Investors have been preoccupied by the prospect of recession, but a spate of economic data released last week went against the tide.
- The latest survey data covering China’s private sector (Purchasing Managers’ Index, or ‘PMI’) has pointed to an ongoing recovery in economic activity. This mirrors China’s recovery following the initial wave of COVID-19 in 2020, and is welcome news for a global economy as it battles against supply chain issues and pricing pressures.
- Meanwhile, a range of data covering developed markets indicated slowing economic activity, with readings either close to equilibrium or suggesting a slower pace of growth. For example, global PMI data remains in expansionary territory, but lower than previous readings. Underlying detail (e.g. new manufacturing orders and manufacturing backlogs) in the US manufacturing sector’s PMI data also supports this theory. For the US central bank – which is hoping to engineer a ‘soft landing’ for the economy by gently slowing activity – this is welcome news.
- At the same time, a number of the factors adding to rising prices may be easing off, including the price of oil and raw materials (like copper), and an improvement in the availability of skilled workers. Such signs of peaking inflation will also be welcomed by the world’s leading central banks, as they try to manage pricing pressures in their respective economies.
- Taking a step away from economics and into politics, the UK played host to another round of drama at the helm of government last week, culminating in Prime Minister Boris Johnson’s announcement that he will leave the role following another spate of scandals for his ruling Conservative Party. Within financial markets, local currencies tend to provide the conduit for political noise, and this was true of sterling last week, which remained relatively resilient given the circumstances but still suffered versus international peers. Perhaps counterintuitively, a weaker sterling can be helpful for UK investors in large companies with overseas earnings, as financial returns received in overseas currencies are effectively worth more once translated back into sterling.
Weekly market moves
- Fixed income markets gave back some of their recent gains, with inflation-linked bonds hardest hit.
- It was a better week for riskier asset types like shares and high-yielding corporate debt.
- Commodity prices – which have enjoyed a stellar 2022 overall – continued to ease off.
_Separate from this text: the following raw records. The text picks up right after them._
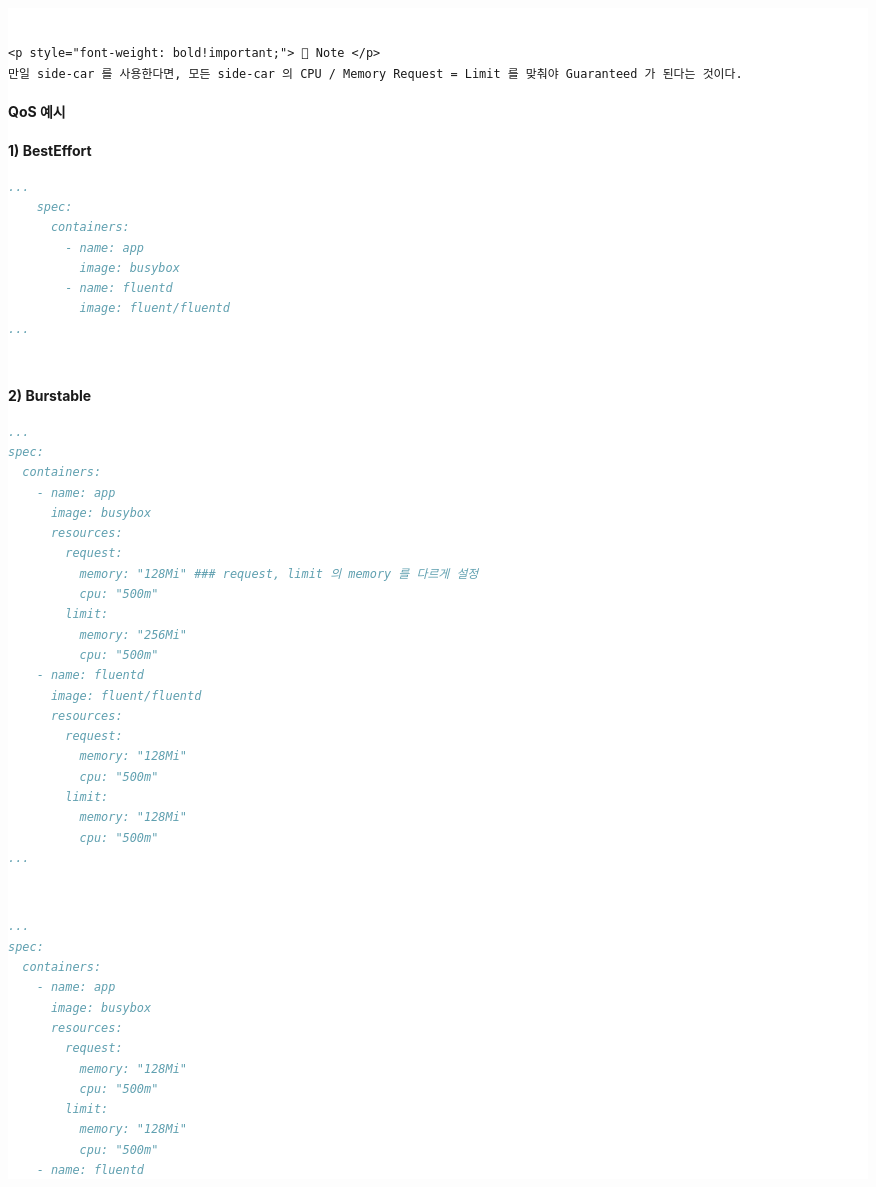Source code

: <br>

<div id ="notice--note">

    <p style="font-weight: bold!important;"> 📘 Note </p>
    만일 side-car 를 사용한다면, 모든 side-car 의 CPU / Memory Request = Limit 를 맞춰야 Guaranteed 가 된다는 것이다.

</div>


#### QoS 예시

**1) BestEffort**

```yaml
...
    spec:
      containers:
        - name: app
          image: busybox
        - name: fluentd
          image: fluent/fluentd
...
```

<br>

**2) Burstable**

```yaml
...
spec:
  containers:
    - name: app
      image: busybox
      resources:
        request:
          memory: "128Mi" ### request, limit 의 memory 를 다르게 설정
          cpu: "500m" 
        limit:
          memory: "256Mi"
          cpu: "500m"
    - name: fluentd
      image: fluent/fluentd
      resources:
        request:
          memory: "128Mi"
          cpu: "500m"
        limit:
          memory: "128Mi"
          cpu: "500m"
...
```
<br>

```yaml
...
spec:
  containers:
    - name: app
      image: busybox
      resources:
        request:
          memory: "128Mi" 
          cpu: "500m" 
        limit:
          memory: "128Mi"
          cpu: "500m"
    - name: fluentd
```
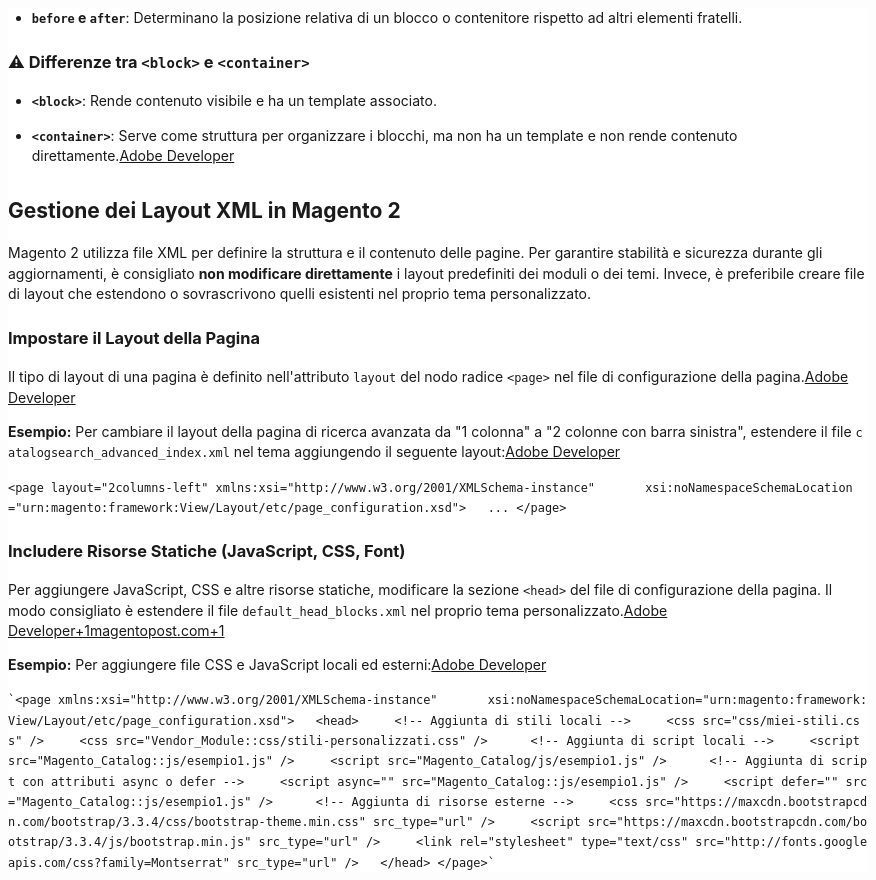- **`before` e `after`**: Determinano la posizione relativa di un blocco o contenitore rispetto ad altri elementi fratelli.
    

### ⚠️ Differenze tra `<block>` e `<container>`

- **`<block>`**: Rende contenuto visibile e ha un template associato.
    
- **`<container>`**: Serve come struttura per organizzare i blocchi, ma non ha un template e non rende contenuto direttamente.[Adobe Developer](https://developer.adobe.com/commerce/frontend-core/guide/templates/override/?utm_source=chatgpt.com)

## Gestione dei Layout XML in Magento 2

Magento 2 utilizza file XML per definire la struttura e il contenuto delle pagine. Per garantire stabilità e sicurezza durante gli aggiornamenti, è consigliato **non modificare direttamente** i layout predefiniti dei moduli o dei temi. Invece, è preferibile creare file di layout che estendono o sovrascrivono quelli esistenti nel proprio tema personalizzato.

###  Impostare il Layout della Pagina

Il tipo di layout di una pagina è definito nell'attributo `layout` del nodo radice `<page>` nel file di configurazione della pagina.[Adobe Developer](https://developer.adobe.com/commerce/frontend-core/guide/layouts/xml-manage/?utm_source=chatgpt.com)

**Esempio:** Per cambiare il layout della pagina di ricerca avanzata da "1 colonna" a "2 colonne con barra sinistra", estendere il file `catalogsearch_advanced_index.xml` nel tema aggiungendo il seguente layout:[Adobe Developer](https://developer.adobe.com/commerce/frontend-core/guide/layouts/xml-manage/?utm_source=chatgpt.com)

`<page layout="2columns-left" xmlns:xsi="http://www.w3.org/2001/XMLSchema-instance"       xsi:noNamespaceSchemaLocation="urn:magento:framework:View/Layout/etc/page_configuration.xsd">   ... </page>`

### Includere Risorse Statiche (JavaScript, CSS, Font)

Per aggiungere JavaScript, CSS e altre risorse statiche, modificare la sezione `<head>` del file di configurazione della pagina. Il modo consigliato è estendere il file `default_head_blocks.xml` nel proprio tema personalizzato.[Adobe Developer+1magentopost.com+1](https://developer.adobe.com/commerce/frontend-core/guide/layouts/xml-manage/?utm_source=chatgpt.com)

**Esempio:** Per aggiungere file CSS e JavaScript locali ed esterni:[Adobe Developer](https://developer.adobe.com/commerce/frontend-core/guide/layouts/xml-manage/?utm_source=chatgpt.com)


```
`<page xmlns:xsi="http://www.w3.org/2001/XMLSchema-instance"       xsi:noNamespaceSchemaLocation="urn:magento:framework:View/Layout/etc/page_configuration.xsd">   <head>     <!-- Aggiunta di stili locali -->     <css src="css/miei-stili.css" />     <css src="Vendor_Module::css/stili-personalizzati.css" />      <!-- Aggiunta di script locali -->     <script src="Magento_Catalog::js/esempio1.js" />     <script src="Magento_Catalog/js/esempio1.js" />      <!-- Aggiunta di script con attributi async o defer -->     <script async="" src="Magento_Catalog::js/esempio1.js" />     <script defer="" src="Magento_Catalog::js/esempio1.js" />      <!-- Aggiunta di risorse esterne -->     <css src="https://maxcdn.bootstrapcdn.com/bootstrap/3.3.4/css/bootstrap-theme.min.css" src_type="url" />     <script src="https://maxcdn.bootstrapcdn.com/bootstrap/3.3.4/js/bootstrap.min.js" src_type="url" />     <link rel="stylesheet" type="text/css" src="http://fonts.googleapis.com/css?family=Montserrat" src_type="url" />   </head> </page>`
```

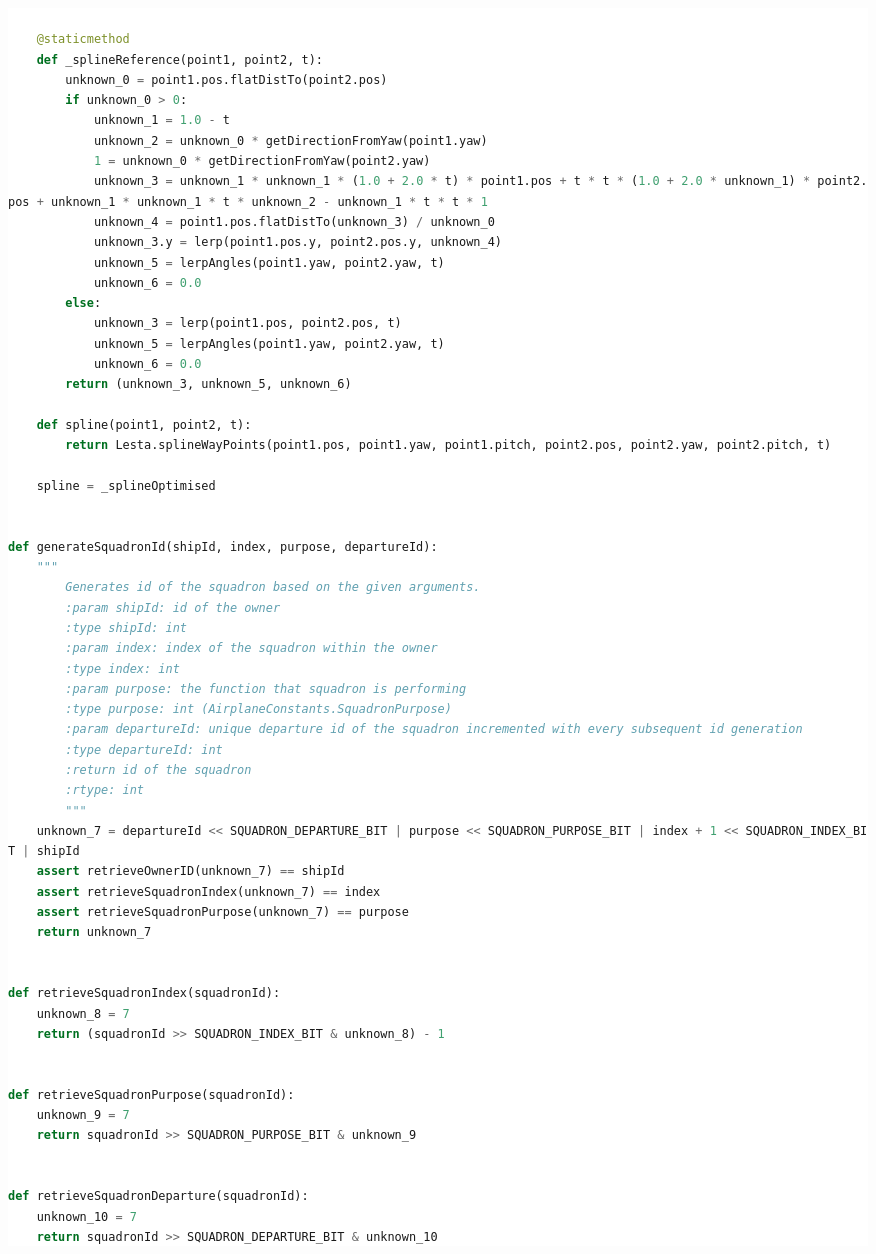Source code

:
 ```python

    @staticmethod
    def _splineReference(point1, point2, t):
        unknown_0 = point1.pos.flatDistTo(point2.pos)
        if unknown_0 > 0:
            unknown_1 = 1.0 - t
            unknown_2 = unknown_0 * getDirectionFromYaw(point1.yaw)
            1 = unknown_0 * getDirectionFromYaw(point2.yaw)
            unknown_3 = unknown_1 * unknown_1 * (1.0 + 2.0 * t) * point1.pos + t * t * (1.0 + 2.0 * unknown_1) * point2.pos + unknown_1 * unknown_1 * t * unknown_2 - unknown_1 * t * t * 1
            unknown_4 = point1.pos.flatDistTo(unknown_3) / unknown_0
            unknown_3.y = lerp(point1.pos.y, point2.pos.y, unknown_4)
            unknown_5 = lerpAngles(point1.yaw, point2.yaw, t)
            unknown_6 = 0.0
        else:
            unknown_3 = lerp(point1.pos, point2.pos, t)
            unknown_5 = lerpAngles(point1.yaw, point2.yaw, t)
            unknown_6 = 0.0
        return (unknown_3, unknown_5, unknown_6)

    def spline(point1, point2, t):
        return Lesta.splineWayPoints(point1.pos, point1.yaw, point1.pitch, point2.pos, point2.yaw, point2.pitch, t)

    spline = _splineOptimised


def generateSquadronId(shipId, index, purpose, departureId):
    """
        Generates id of the squadron based on the given arguments.
        :param shipId: id of the owner
        :type shipId: int
        :param index: index of the squadron within the owner
        :type index: int
        :param purpose: the function that squadron is performing
        :type purpose: int (AirplaneConstants.SquadronPurpose)
        :param departureId: unique departure id of the squadron incremented with every subsequent id generation
        :type departureId: int
        :return id of the squadron
        :rtype: int
        """
    unknown_7 = departureId << SQUADRON_DEPARTURE_BIT | purpose << SQUADRON_PURPOSE_BIT | index + 1 << SQUADRON_INDEX_BIT | shipId
    assert retrieveOwnerID(unknown_7) == shipId
    assert retrieveSquadronIndex(unknown_7) == index
    assert retrieveSquadronPurpose(unknown_7) == purpose
    return unknown_7


def retrieveSquadronIndex(squadronId):
    unknown_8 = 7
    return (squadronId >> SQUADRON_INDEX_BIT & unknown_8) - 1


def retrieveSquadronPurpose(squadronId):
    unknown_9 = 7
    return squadronId >> SQUADRON_PURPOSE_BIT & unknown_9


def retrieveSquadronDeparture(squadronId):
    unknown_10 = 7
    return squadronId >> SQUADRON_DEPARTURE_BIT & unknown_10
```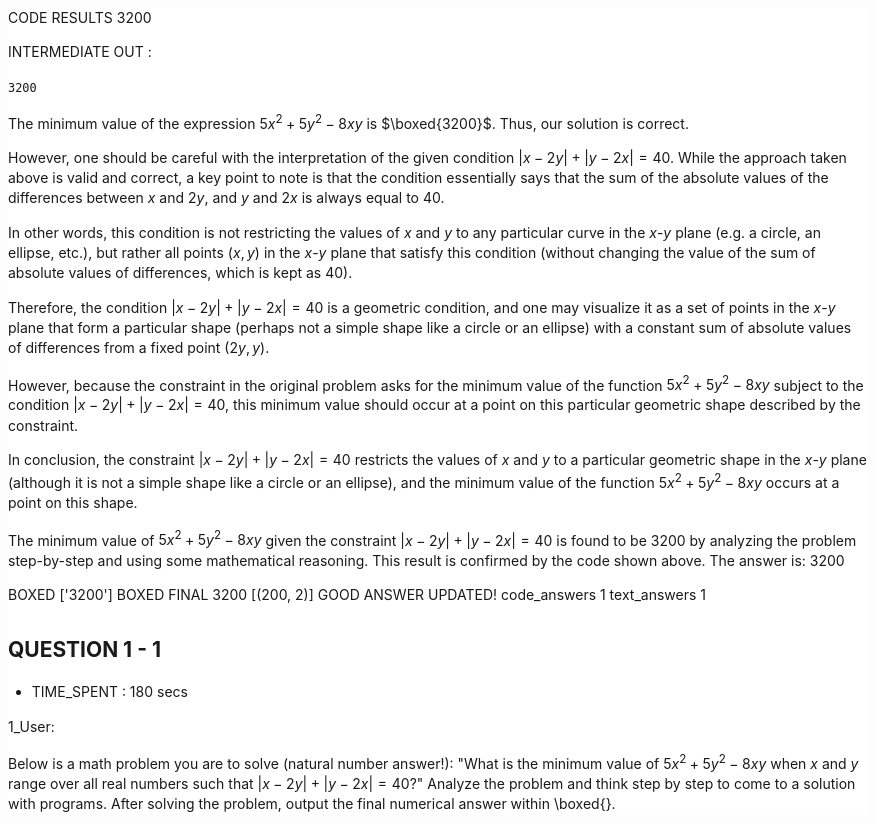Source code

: CODE RESULTS 3200

INTERMEDIATE OUT :
```output
3200
```

The minimum value of the expression $5x^2+5y^2-8xy$ is $\boxed{3200}$. Thus, our solution is correct.

However, one should be careful with the interpretation of the given condition $|x-2y| + |y-2x| = 40$. While the approach taken above is valid and correct, a key point to note is that the condition essentially says that the sum of the absolute values of the differences between $x$ and $2y$, and $y$ and $2x$ is always equal to 40. 

In other words, this condition is not restricting the values of $x$ and $y$ to any particular curve in the $x$-$y$ plane (e.g. a circle, an ellipse, etc.), but rather all points $(x,y)$ in the $x$-$y$ plane that satisfy this condition (without changing the value of the sum of absolute values of differences, which is kept as 40).

Therefore, the condition $|x-2y| + |y-2x| = 40$ is a geometric condition, and one may visualize it as a set of points in the $x$-$y$ plane that form a particular shape (perhaps not a simple shape like a circle or an ellipse) with a constant sum of absolute values of differences from a fixed point $(2y, y)$.

However, because the constraint in the original problem asks for the minimum value of the function $5x^2+5y^2-8xy$ subject to the condition $|x-2y| + |y-2x| = 40$, this minimum value should occur at a point on this particular geometric shape described by the constraint.

In conclusion, the constraint $|x-2y| + |y-2x| = 40$ restricts the values of $x$ and $y$ to a particular geometric shape in the $x$-$y$ plane (although it is not a simple shape like a circle or an ellipse), and the minimum value of the function $5x^2+5y^2-8xy$ occurs at a point on this shape.

The minimum value of $5x^2+5y^2-8xy$ given the constraint $|x-2y| + |y-2x| = 40$ is found to be $3200$ by analyzing the problem step-by-step and using some mathematical reasoning. This result is confirmed by the code shown above.
The answer is: $3200$

BOXED ['3200']
BOXED FINAL 3200
[(200, 2)]
GOOD ANSWER UPDATED!
code_answers 1 text_answers 1



## QUESTION 1 - 1 
- TIME_SPENT : 180 secs

1_User:

Below is a math problem you are to solve (natural number answer!):
"What is the minimum value of $5x^2+5y^2-8xy$ when $x$ and $y$ range over all real numbers such that $|x-2y| + |y-2x| = 40$?"
Analyze the problem and think step by step to come to a solution with programs. After solving the problem, output the final numerical answer within \boxed{}.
What to look out for this week
- US inflation data (the Consumer Price Index or CPI) covering June will be released on Wednesday.
- Following the end of the second quarter of the year on 30 June, companies will now begin releasing their latest quarterly earnings results, and their outlooks for the period ahead. Financial markets will be watching closely, to see if companies begin to move their earnings projections downwards, anticipating slower economic activity ahead.